Source: GreenBiz.com
 

THETFORD CENTER, Vt., Aug. 15, 2006 - The Center for Sustainable Innovation has introduced a new application of its "social footprint" method for calculating corporate social bottom lines, this time for global warming.

The report includes six detailed examples of global warming bottom lines calculated for BT, BP, Shell, Johnson & Johnson, United Technologies Corporation, and an anonymous university. Only half of them scored sustainably.

Unlike other corporate global warming reporting tools, the Social Footprint's treatment of greenhouse gas (GHG) emissions by organizations is deeply rooted in the science of climatology. Of particular significance is its use of a scientific forecast that shows how carbon emissions, in particular, must be curtailed in the years ahead if humanity is to have a chance of reversing the current trend.

Thus, each example featured in today's report compares actual organizational emissions of carbon between the years 2001 and 2005 with what such emissions would have to be in order to reverse global warming and stabilize CO2 concentrations in the earth's atmosphere. Only organizations that emit carbon within those limits can score sustainably under CSI's approach. Free downloadable copies of the report can be found online.

This distinctive, yet simple, approach to sustainability measurement and reporting is markedly different from other competing approaches, especially those that rely on econometric or even ecological criteria. It differs from pure ecological models in the sense that it focuses not just on ecological thresholds per se, but also on the social question of whether an organization's contributions to mitigating climate change are proportionately sustainable relative to some collective plan of action.

Interestingly, the report issued today shows that even large multi-national corporations can score sustainably when measured against a social standard for achieving ecological ends, despite the fact that their current ecological footprints might be unsustainable. To say that an organization's operations are ecologically unsustainable tells us nothing about what they may or may not be doing to address the problem. Many companies, in fact, are taking steps to reduce their carbon emissions at a pace consistent with scientifically-grounded plans to reverse global warming. The Social Footprint gives visibility to those efforts.

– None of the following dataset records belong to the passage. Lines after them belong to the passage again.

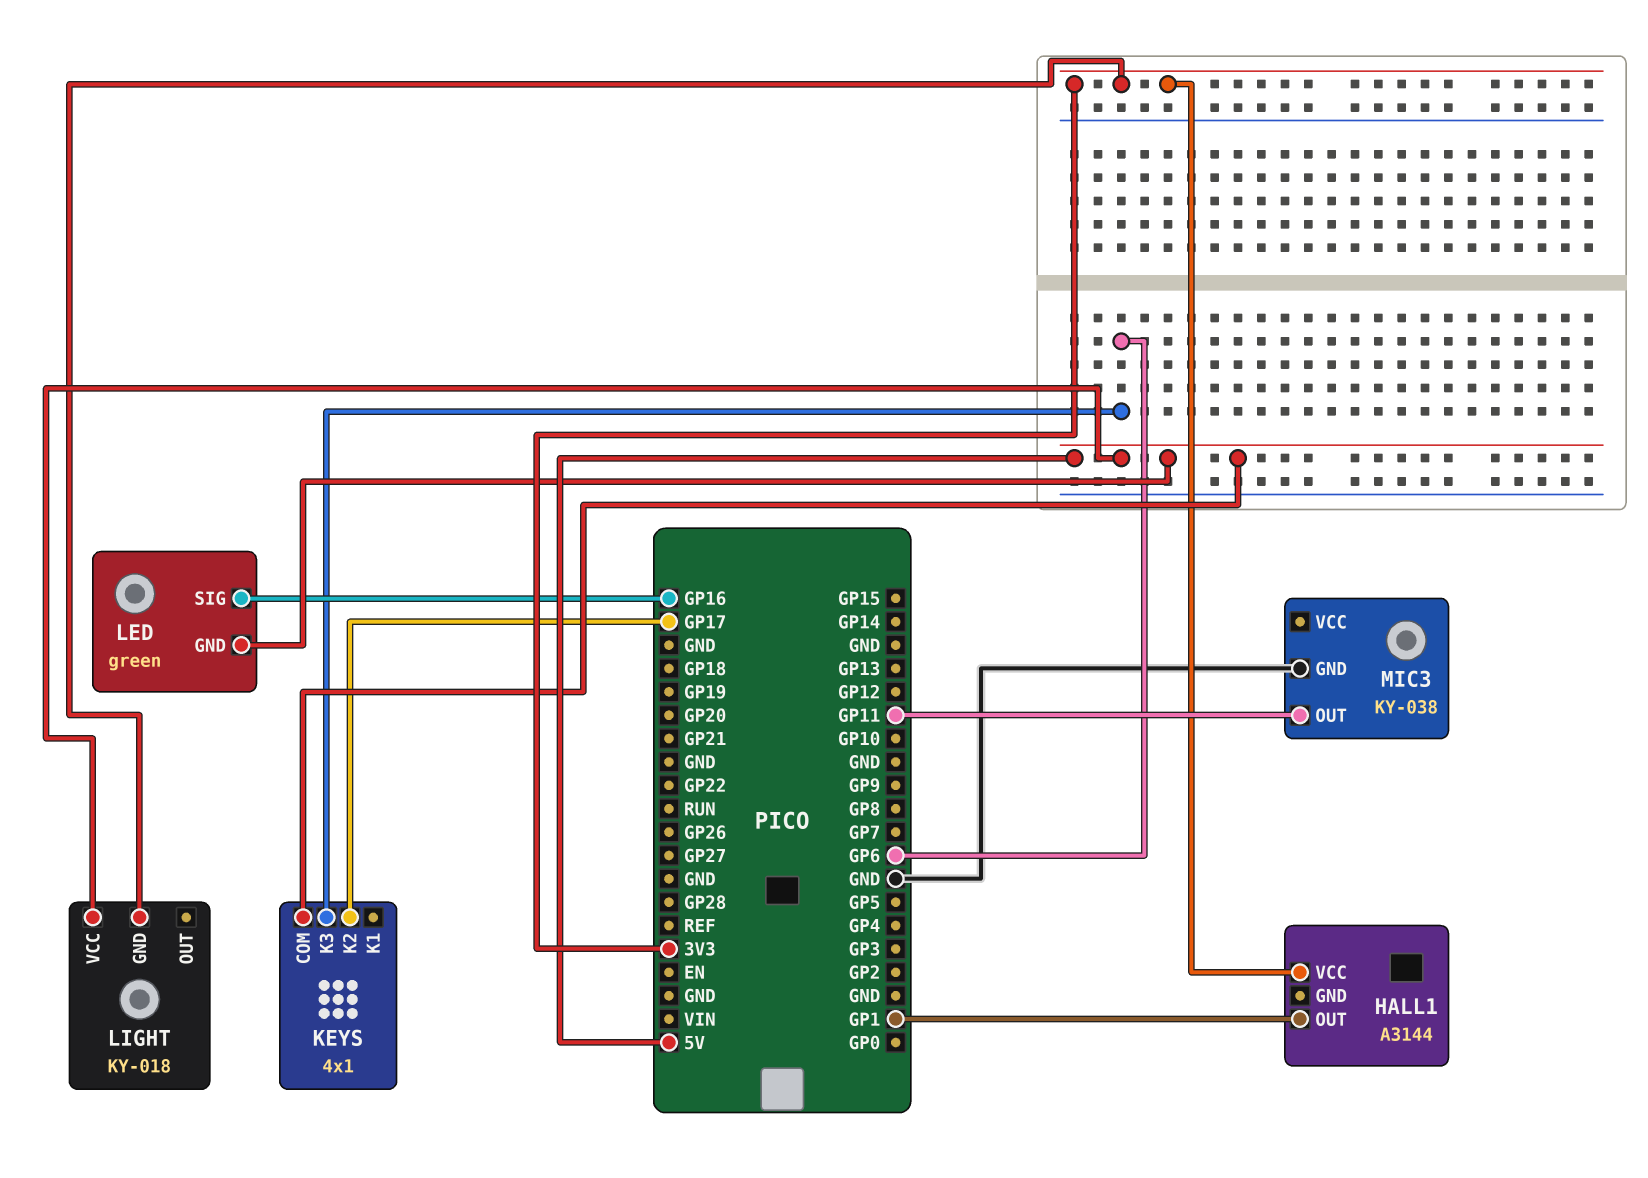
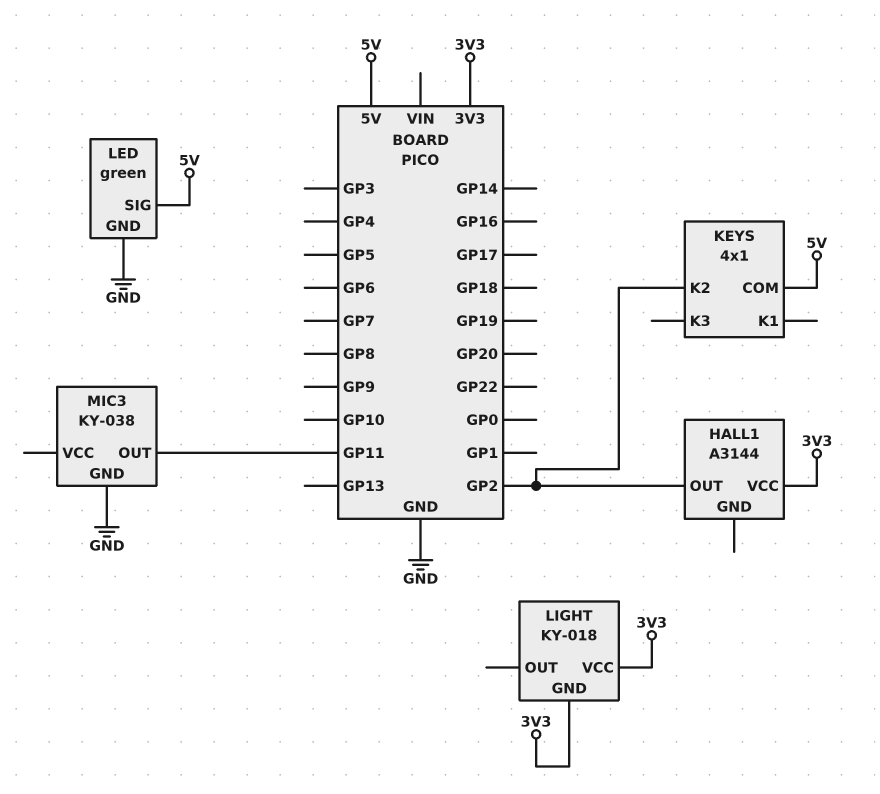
HALL1 pin OUT: GP1 -> GP2
KEYS pin K2: GP17 -> GP2
KEYS pin K3: GP6 -> none
LED pin GND: 5V -> GND
LED pin SIG: GP16 -> 5V
LIGHT pin VCC: 5V -> 3V3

Indeed, CSI’s Executive Director, Mark W. McElroy, had this to say about today’s announcement: "This report shows that the Social Footprint has a mainstream role to play in the current global effort to mitigate greenhouse gases. What it shows us is that even companies who may be scoring unsustainably in an ecological sense can score sustainably in a social sense, both relative to global warming. As long as a company is taking steps to reduce emissions in accordance with a global mitigation plan, their social bottom line can be cast accordingly. The Social Footprint allows us to do this for the very first time in a powerful new way."